While AI in ophthalmology offers great potential, the social and legal challenges cannot be ignored. Reliability and accountability of the AI systems and their impact on clinical decision-making creates a complicated dynamic with healthcare professionals. For AI to be accepted by clinicians, both personally and institutionally, the systems must be reliable and trusted (27). In this study, only one participant reported that they distrusted the AI diagnoses (without segmentation), with 16 neutral and 13 trusting. Given our case selection, it would have been possible to inadvertently introduce a bias against the system. Dietvorst et al (28), describe this as 'algorithm aversion', which is the reluctance to use algorithms known to be imperfect. Participants may detect the AI’s imperfect accuracy and uncertainty and calibrate their trust (29) based on this isolated experience of using the AI.
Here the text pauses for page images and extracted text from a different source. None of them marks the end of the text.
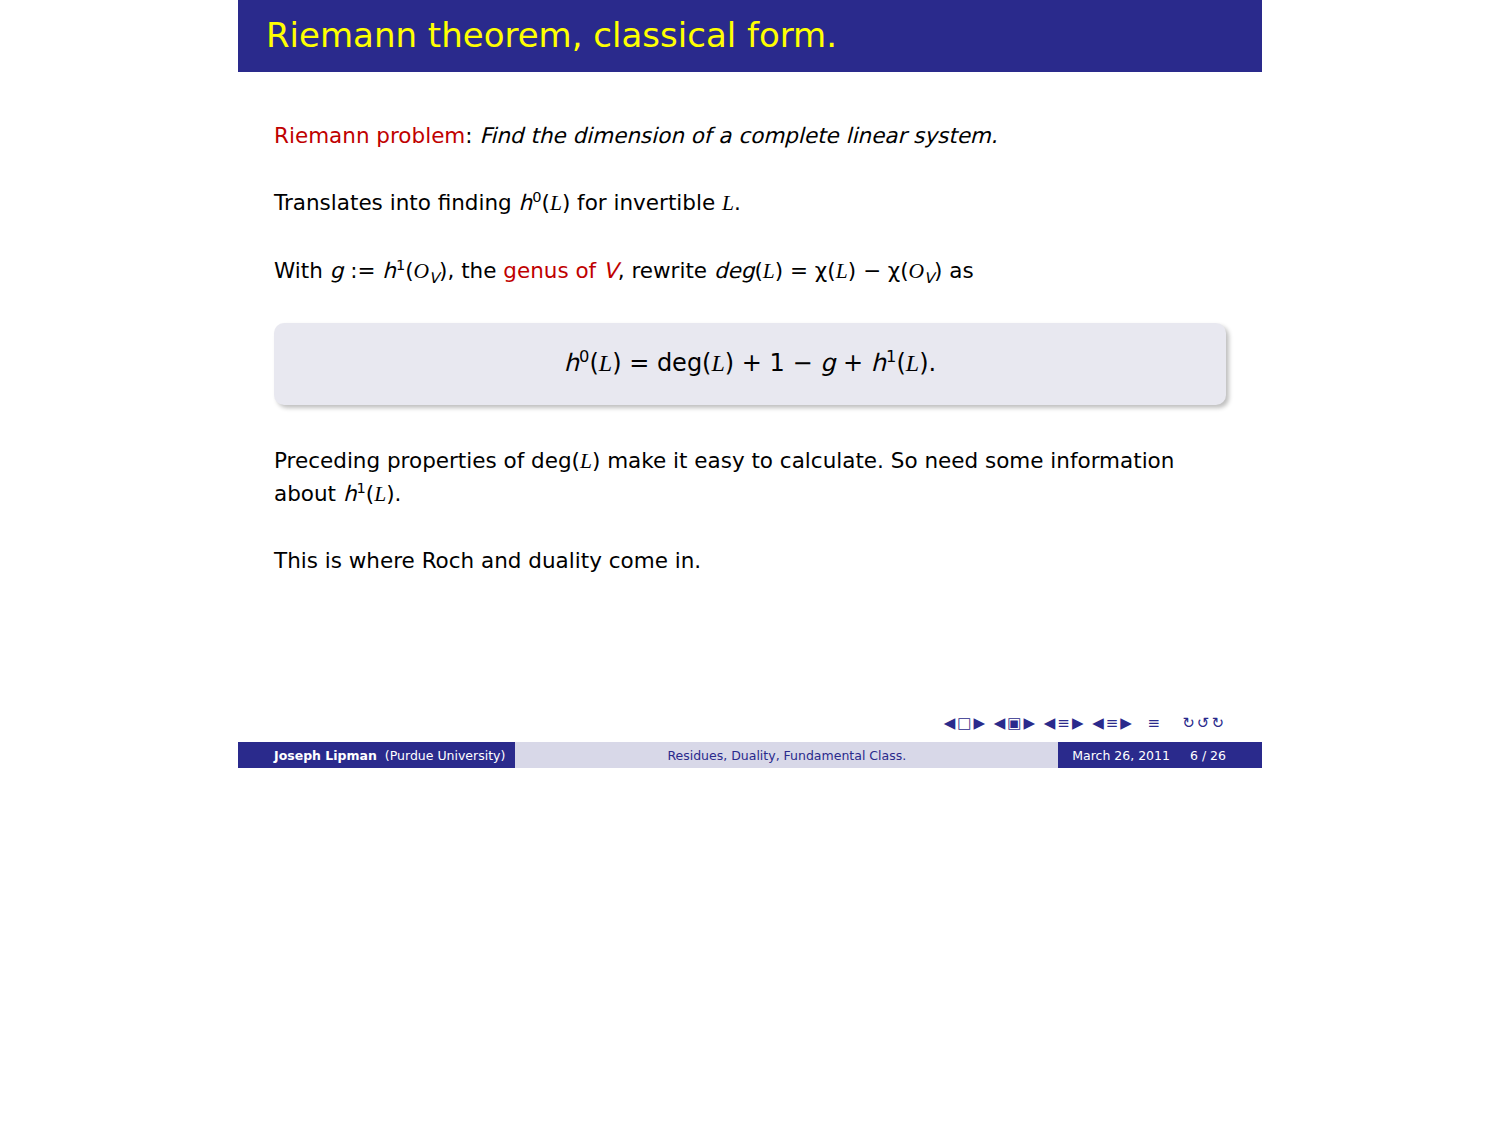Riemann theorem, classical form.
Riemann problem: Find the dimension of a complete linear system.
Translates into finding h0(L) for invertible L.
With g := h1(OV), the genus of V, rewrite deg(L) = χ(L) − χ(OV) as
h0(L) = deg(L) + 1 − g + h1(L).
Preceding properties of deg(L) make it easy to calculate. So need some information about h1(L).
This is where Roch and duality come in.
◀□▶ ◀▣▶ ◀≡▶ ◀≡▶ ≡ ↻↺↻
Joseph Lipman (Purdue University)
Residues, Duality, Fundamental Class.
March 26, 2011
6 / 26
Another challenge of introducing AI into clinical practice is the well-known "opaque box" problem (27), describing many AI systems as non-transparent. Even though the accuracy of the AI was matched between the ‘AI diagnosis’ and ‘AI diagnosis plus segmentation’ presentations, the increased transparency with the segmentation overlays may have created the significantly higher level of trust in the AI when segmentations were displayed. This finding was particularly interesting in our study as although there was increased trust in the system when segmentations were displayed, participants agreed less on average with the AI diagnosis and reference standard in this presentation format. Further research is required to explore how different elements of AI visualisations are utilised during clinical decision-making and which aspects most influence clinicians' OCT interpretation.
Limitations
We have identified four main limitations to this study. Firstly, because the study was run remotely it was not possible to observe participants' decision-making processes. Future research with observations and/or detailed exit interviews would provide valuable insights into participants' interactions with AI systems.
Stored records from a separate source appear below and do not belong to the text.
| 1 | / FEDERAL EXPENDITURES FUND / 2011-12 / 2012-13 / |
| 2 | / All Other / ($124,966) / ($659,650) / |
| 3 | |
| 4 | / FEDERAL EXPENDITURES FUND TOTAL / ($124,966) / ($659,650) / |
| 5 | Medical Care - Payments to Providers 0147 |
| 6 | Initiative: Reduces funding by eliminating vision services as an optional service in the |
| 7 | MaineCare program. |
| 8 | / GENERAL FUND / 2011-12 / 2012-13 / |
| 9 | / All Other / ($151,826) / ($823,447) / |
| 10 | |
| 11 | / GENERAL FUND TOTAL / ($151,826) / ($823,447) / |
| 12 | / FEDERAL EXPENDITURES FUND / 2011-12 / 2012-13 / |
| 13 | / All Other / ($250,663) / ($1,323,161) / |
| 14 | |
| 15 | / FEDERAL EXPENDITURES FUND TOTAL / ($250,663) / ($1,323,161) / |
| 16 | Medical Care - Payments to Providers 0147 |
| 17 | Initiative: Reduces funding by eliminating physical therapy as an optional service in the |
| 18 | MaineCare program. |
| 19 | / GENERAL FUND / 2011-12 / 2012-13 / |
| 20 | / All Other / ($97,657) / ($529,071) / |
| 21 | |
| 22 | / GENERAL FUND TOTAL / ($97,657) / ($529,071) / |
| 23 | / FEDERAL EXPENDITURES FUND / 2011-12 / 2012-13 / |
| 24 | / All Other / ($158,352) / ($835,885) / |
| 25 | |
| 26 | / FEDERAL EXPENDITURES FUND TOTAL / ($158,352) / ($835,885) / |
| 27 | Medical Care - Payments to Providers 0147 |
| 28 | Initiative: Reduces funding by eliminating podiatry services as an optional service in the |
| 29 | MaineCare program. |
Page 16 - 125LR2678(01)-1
Secondly, the AI segmentation model was trained by human graders who annotated thousands of OCT slices for features of ocular pathology based on grading protocols. Such protocols mandated the annotation of any trace of features such as ERM even if not clinically significant. In such cases of trace ERM, both ‘ERM’ and ‘normal’ can be considered an acceptable diagnosis based on the different thresholds for detectable vs clinically significant pathology. In comparison, the reference standard clinical diagnosis would typically only diagnose pathology such as ERM if it was considered clinically significant. As a result, the classification of both AI and participant diagnostic decisions into ‘correct’ and ‘incorrect’ compared to the reference standard is occasionally ambiguous.
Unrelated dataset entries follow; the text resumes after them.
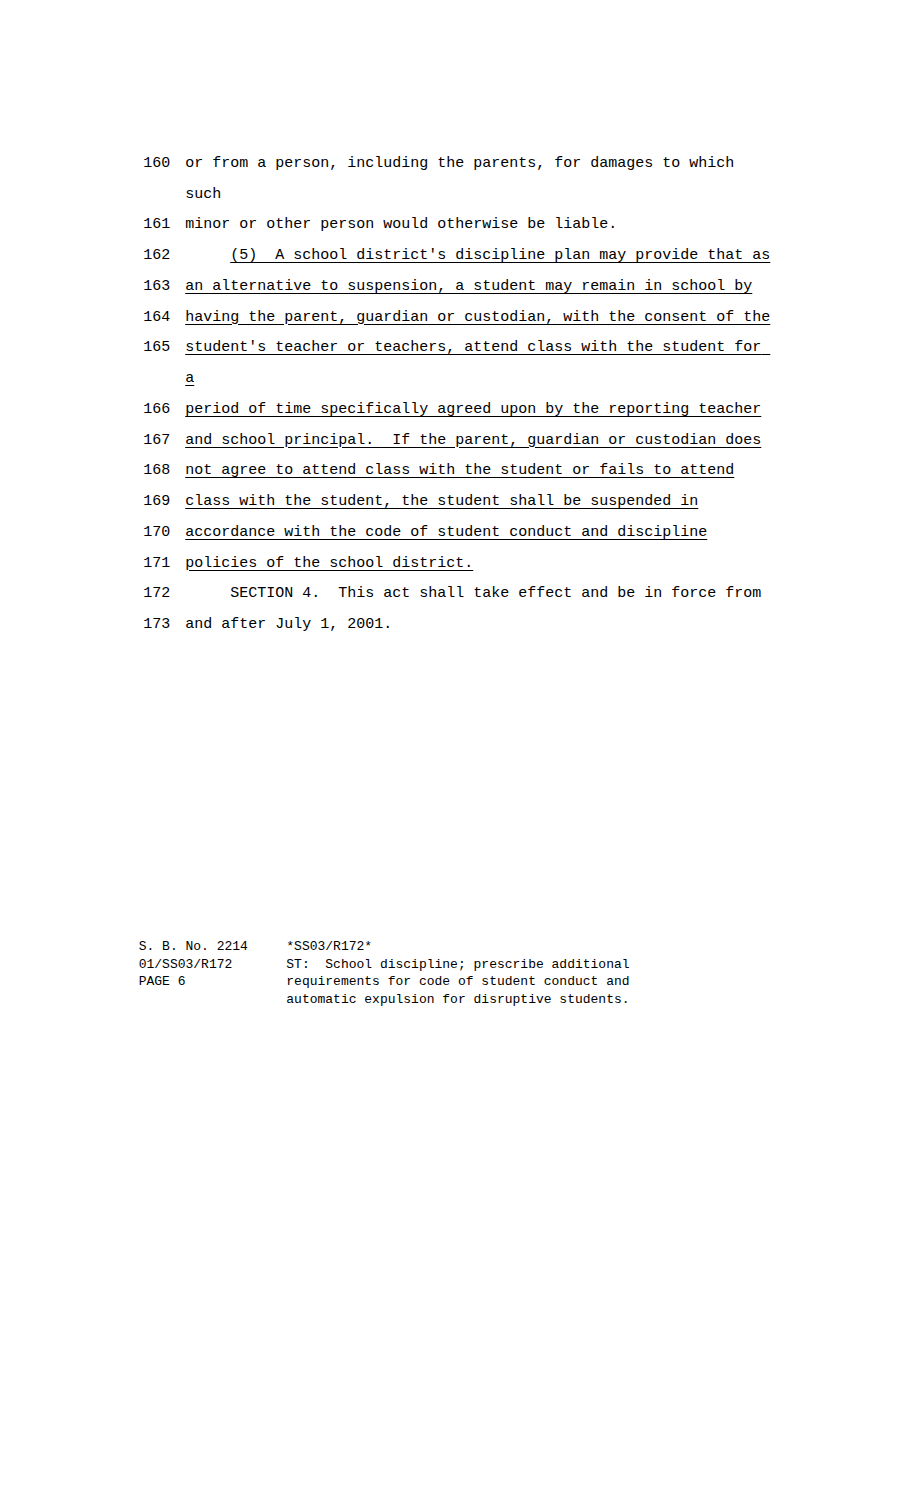or from a person, including the parents, for damages to which such
minor or other person would otherwise be liable.
(5) A school district's discipline plan may provide that as
an alternative to suspension, a student may remain in school by
having the parent, guardian or custodian, with the consent of the
student's teacher or teachers, attend class with the student for a
period of time specifically agreed upon by the reporting teacher
and school principal. If the parent, guardian or custodian does
not agree to attend class with the student or fails to attend
class with the student, the student shall be suspended in
accordance with the code of student conduct and discipline
policies of the school district.
SECTION 4. This act shall take effect and be in force from
and after July 1, 2001.
S. B. No. 2214 01/SS03/R172 PAGE 6
*SS03/R172*
ST: School discipline; prescribe additional
requirements for code of student conduct and
automatic expulsion for disruptive students.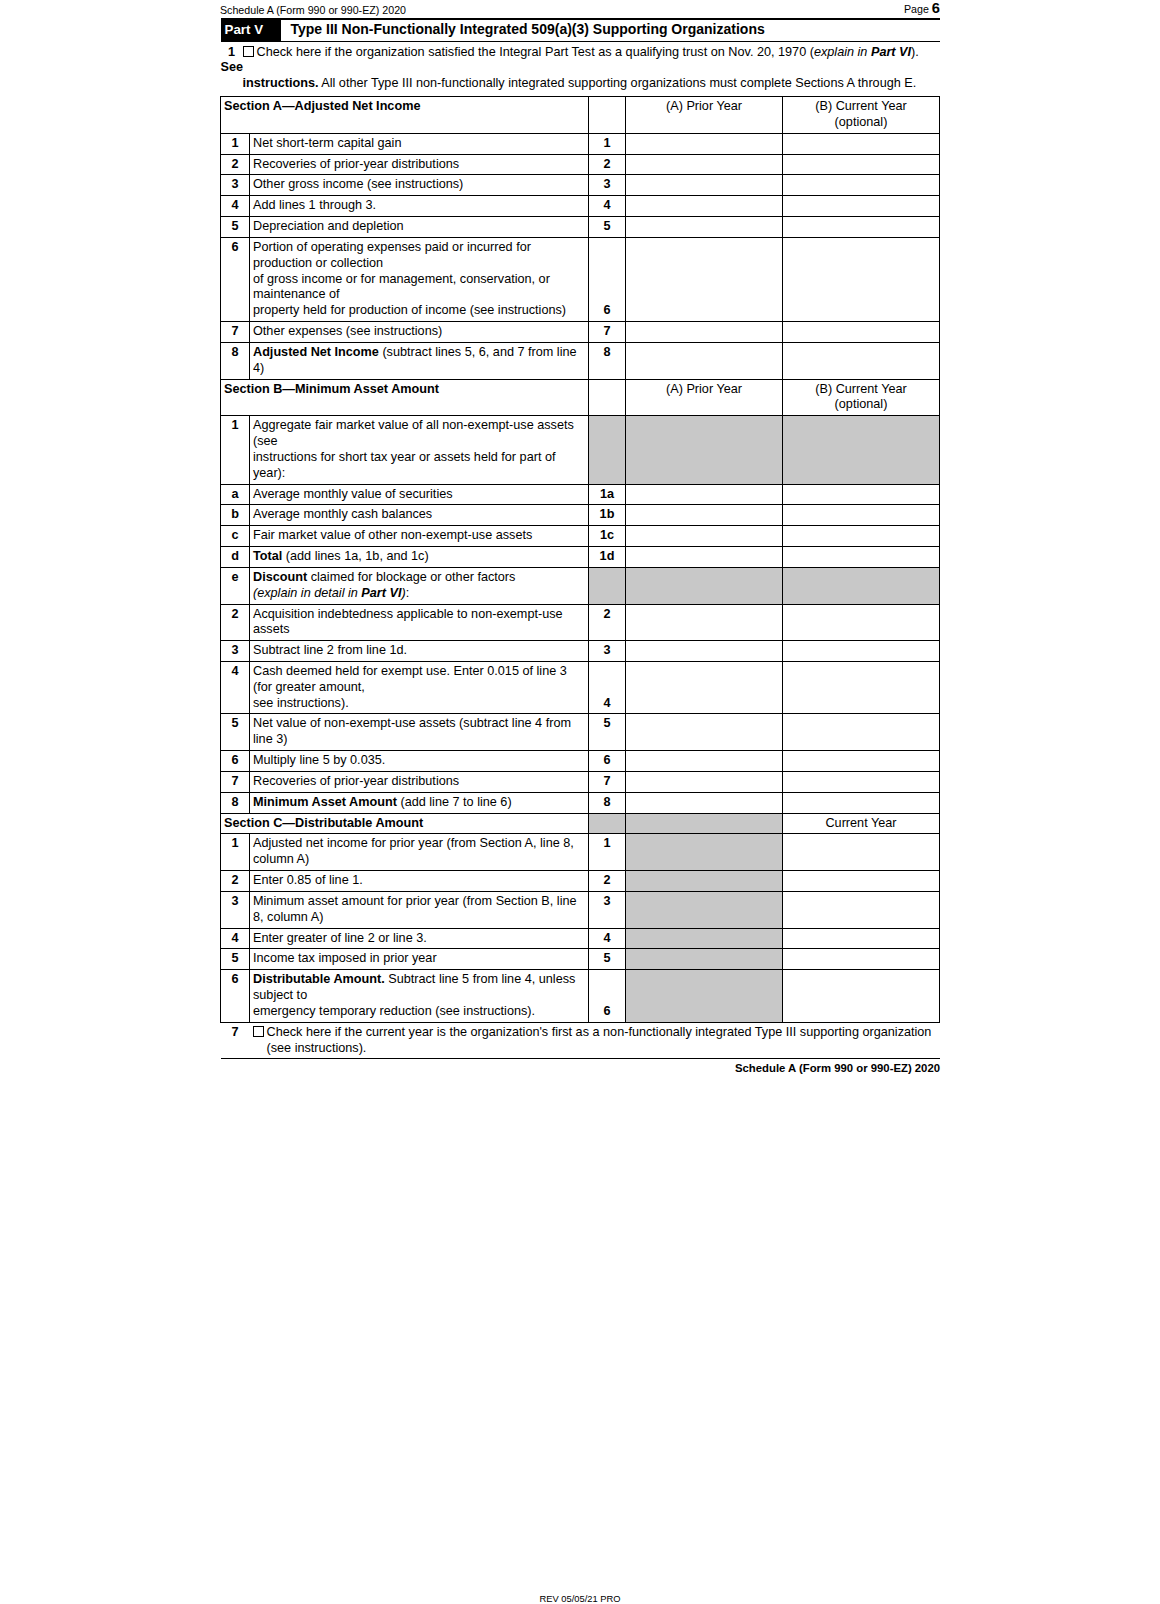Schedule A (Form 990 or 990-EZ) 2020
Page 6
| Part V Type III Non-Functionally Integrated 509(a)(3) Supporting Organizations |
| 1 Check here if the organization satisfied the Integral Part Test as a qualifying trust on Nov. 20, 1970 ( explain in Part VI ). See instructions. All other Type III non-functionally integrated supporting organizations must complete Sections A through E. |
| Section A—Adjusted Net Income | | (A) Prior Year | (B) Current Year (optional) |
| 1 | Net short-term capital gain | 1 | | |
| 2 | Recoveries of prior-year distributions | 2 | | |
| 3 | Other gross income (see instructions) | 3 | | |
| 4 | Add lines 1 through 3. | 4 | | |
| 5 | Depreciation and depletion | 5 | | |
| 6 | Portion of operating expenses paid or incurred for production or collection of gross income or for management, conservation, or maintenance of property held for production of income (see instructions) | 6 | | |
| 7 | Other expenses (see instructions) | 7 | | |
| 8 | Adjusted Net Income (subtract lines 5, 6, and 7 from line 4) | 8 | | |
| Section B—Minimum Asset Amount | | (A) Prior Year | (B) Current Year (optional) |
| 1 | Aggregate fair market value of all non-exempt-use assets (see instructions for short tax year or assets held for part of year): | | | |
| a | Average monthly value of securities | 1a | | |
| b | Average monthly cash balances | 1b | | |
| c | Fair market value of other non-exempt-use assets | 1c | | |
| d | Total (add lines 1a, 1b, and 1c) | 1d | | |
| e | Discount claimed for blockage or other factors (explain in detail in Part VI ) : | | | |
| 2 | Acquisition indebtedness applicable to non-exempt-use assets | 2 | | |
| 3 | Subtract line 2 from line 1d. | 3 | | |
| 4 | Cash deemed held for exempt use. Enter 0.015 of line 3 (for greater amount, see instructions). | 4 | | |
| 5 | Net value of non-exempt-use assets (subtract line 4 from line 3) | 5 | | |
| 6 | Multiply line 5 by 0.035. | 6 | | |
| 7 | Recoveries of prior-year distributions | 7 | | |
| 8 | Minimum Asset Amount (add line 7 to line 6) | 8 | | |
| Section C—Distributable Amount | | | Current Year |
| 1 | Adjusted net income for prior year (from Section A, line 8, column A) | 1 | | |
| 2 | Enter 0.85 of line 1. | 2 | | |
| 3 | Minimum asset amount for prior year (from Section B, line 8, column A) | 3 | | |
| 4 | Enter greater of line 2 or line 3. | 4 | | |
| 5 | Income tax imposed in prior year | 5 | | |
| 6 | Distributable Amount. Subtract line 5 from line 4, unless subject to emergency temporary reduction (see instructions). | 6 | | |
| 7 | Check here if the current year is the organization's first as a non-functionally integrated Type III supporting organization (see instructions). |
Schedule A (Form 990 or 990-EZ) 2020
REV 05/05/21 PRO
Our study involved matching across the three study conditions based on clinical case selection. Although our matched cases were confirmed by a medical retina specialist (KB) we recognise that individual cases are unique and that it would be impossible to find identical cases when matching for AI outputs, OCT appearance and clinical information.
Finally, while we aimed to maximise the ecological validity of the study, it was limited in both not reflecting a natural mix of cases and including less patient information than would normally be available.